What to do: Print the stretch of the pydoop thread from "With this change" through "s += int(context.get_input_value())", word for word.

Excerpt:
************

[Baypiggies] Fw: pydoop -- Python MapReduce and HDFS API for Hadoop

Thu Nov 12 15:10:15 CET 2009

On Nov 6, 2009, at 11:59 AM, Joel VanderKwaak wrote:
> we recently released pydoop, a Python MapReduce and HDFS API for  
> Hadoop:
> ...
> It is implemented as a Boost.Python wrapper around the C++ code (pipes
> and libhdfs). It allows you to write complete MapReduce application in
> CPython, with the same capabilities as the C++ API. Here is a minimal
> wordcount example:
> ...
>   def reduce(self, context):
>     s = 0
>     while context.nextValue():
>       s += int(context.getInputValue())
>     context.emit(context.getInputKey(), str(s))
> ...
> Any feedback would be greatly appreciated.

This is an impressive piece of work, and I'm really glad to have it  
around.  I've recently started to look at hadoop's map reduce and this  
is going to make my life much easier.  It strikes me as being a little  
un-pythonic though, reading much like Java written in Python, and I  
think a few changes would improve it.

1)  Use the python_standard_for_method_and_attribute names instead of  
the javaLowerCamelCaseConvention.

With this change the reduce method would become:

     def reduce(self, context):
         s = 0
         while context.next_value():
             s += int(context.get_input_value())
         context.emit(context.get_input_key(), str(s))

2) Use properties instead of getter functions.

The Context class would define:

     input_value = property(lambda x: x.get_input_value())
     input_key = property(lambda x: x.get_input_key())

And the reduce method becomes:

     def reduce(self, context):
         s = 0
         while context.next_value():
             s += int(context.input_value)
         context.emit(context.input_key, str(s))

3) Use generators for traversing the results.

The Context class would define:

     def values(self):
         while self.next_value():
             yield self.input_value

And the reduce method becomes:

     def reduce(self, context):
         s = 0
         for x in context.values():
             s += int(x)
         context.emit(context.input_key, str(s))

4) If next_value() is the primary traversal then consider making the  
Context into an iterator.

The Context class would then define:

     def __iter__(self):
         return self.values()

     def values(self):
         while self.next_value():
             yield self.input_value

And the reduce function becomes:

     def reduce(self, context):
         s = 0
         for x in context:
             s += int(x)
         context.emit(context.input_key, str(s))

Once again, thanks for doing this, and thanks for releasing it.  This  
is a fabulous package to have in my toolchest.

- Jeff Younker - jeff at drinktomi.com -

************

Data listing:
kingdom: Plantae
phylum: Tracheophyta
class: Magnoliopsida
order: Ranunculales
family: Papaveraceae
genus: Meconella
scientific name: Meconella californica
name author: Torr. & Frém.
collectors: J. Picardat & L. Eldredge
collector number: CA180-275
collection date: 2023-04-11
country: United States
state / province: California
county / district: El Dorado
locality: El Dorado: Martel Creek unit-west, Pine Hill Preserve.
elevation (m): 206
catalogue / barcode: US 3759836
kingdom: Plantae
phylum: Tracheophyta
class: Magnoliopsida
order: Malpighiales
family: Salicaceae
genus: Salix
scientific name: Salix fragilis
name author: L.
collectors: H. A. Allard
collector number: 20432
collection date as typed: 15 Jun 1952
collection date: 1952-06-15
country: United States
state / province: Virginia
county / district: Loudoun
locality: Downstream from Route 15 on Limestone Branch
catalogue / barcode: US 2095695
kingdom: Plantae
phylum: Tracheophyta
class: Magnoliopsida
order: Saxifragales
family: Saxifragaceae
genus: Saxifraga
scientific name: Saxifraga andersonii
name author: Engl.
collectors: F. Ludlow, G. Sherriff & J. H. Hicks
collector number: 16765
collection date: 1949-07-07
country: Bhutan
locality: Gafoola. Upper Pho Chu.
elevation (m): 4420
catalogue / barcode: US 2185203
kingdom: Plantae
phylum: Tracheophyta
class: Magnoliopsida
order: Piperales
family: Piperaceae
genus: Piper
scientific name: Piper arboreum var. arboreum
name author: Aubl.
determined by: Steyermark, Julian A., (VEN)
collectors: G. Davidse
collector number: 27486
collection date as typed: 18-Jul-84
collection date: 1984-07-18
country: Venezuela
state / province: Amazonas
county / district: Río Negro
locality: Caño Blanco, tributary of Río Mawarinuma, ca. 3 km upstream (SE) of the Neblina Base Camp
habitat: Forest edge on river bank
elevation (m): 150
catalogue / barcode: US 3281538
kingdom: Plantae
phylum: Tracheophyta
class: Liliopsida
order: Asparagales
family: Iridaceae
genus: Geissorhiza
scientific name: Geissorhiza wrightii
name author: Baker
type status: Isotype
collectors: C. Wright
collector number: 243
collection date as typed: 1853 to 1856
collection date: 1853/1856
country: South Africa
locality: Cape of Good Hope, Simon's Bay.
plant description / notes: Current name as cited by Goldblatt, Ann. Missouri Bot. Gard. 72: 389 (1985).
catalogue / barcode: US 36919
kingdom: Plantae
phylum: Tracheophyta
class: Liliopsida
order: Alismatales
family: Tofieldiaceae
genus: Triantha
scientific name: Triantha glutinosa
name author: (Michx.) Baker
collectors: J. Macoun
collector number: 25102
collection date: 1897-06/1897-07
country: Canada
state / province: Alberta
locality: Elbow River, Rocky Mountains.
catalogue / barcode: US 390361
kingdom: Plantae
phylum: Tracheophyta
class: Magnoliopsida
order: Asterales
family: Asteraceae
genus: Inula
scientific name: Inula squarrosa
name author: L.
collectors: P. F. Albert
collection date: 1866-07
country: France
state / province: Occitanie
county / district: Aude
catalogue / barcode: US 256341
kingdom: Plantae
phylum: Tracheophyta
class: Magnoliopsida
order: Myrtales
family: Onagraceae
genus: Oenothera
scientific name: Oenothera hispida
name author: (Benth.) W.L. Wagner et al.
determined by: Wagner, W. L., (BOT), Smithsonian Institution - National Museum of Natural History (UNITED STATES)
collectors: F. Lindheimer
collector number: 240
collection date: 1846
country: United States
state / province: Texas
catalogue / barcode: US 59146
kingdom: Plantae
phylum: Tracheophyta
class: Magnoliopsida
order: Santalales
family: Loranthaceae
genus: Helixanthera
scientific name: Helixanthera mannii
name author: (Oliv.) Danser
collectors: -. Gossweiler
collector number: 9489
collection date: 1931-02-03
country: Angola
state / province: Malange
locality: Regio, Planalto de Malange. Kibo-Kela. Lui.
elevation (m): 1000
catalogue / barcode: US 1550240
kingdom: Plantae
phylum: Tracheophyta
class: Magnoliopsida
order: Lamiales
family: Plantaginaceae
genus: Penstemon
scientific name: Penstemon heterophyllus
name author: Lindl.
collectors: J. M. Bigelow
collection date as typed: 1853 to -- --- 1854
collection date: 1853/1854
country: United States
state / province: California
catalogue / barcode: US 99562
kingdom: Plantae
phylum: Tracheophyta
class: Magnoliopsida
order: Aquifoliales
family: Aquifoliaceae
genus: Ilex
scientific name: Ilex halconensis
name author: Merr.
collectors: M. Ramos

************

Result for this exercise:
With this change the reduce method would become:

     def reduce(self, context):
         s = 0
         while context.next_value():
             s += int(context.get_input_value())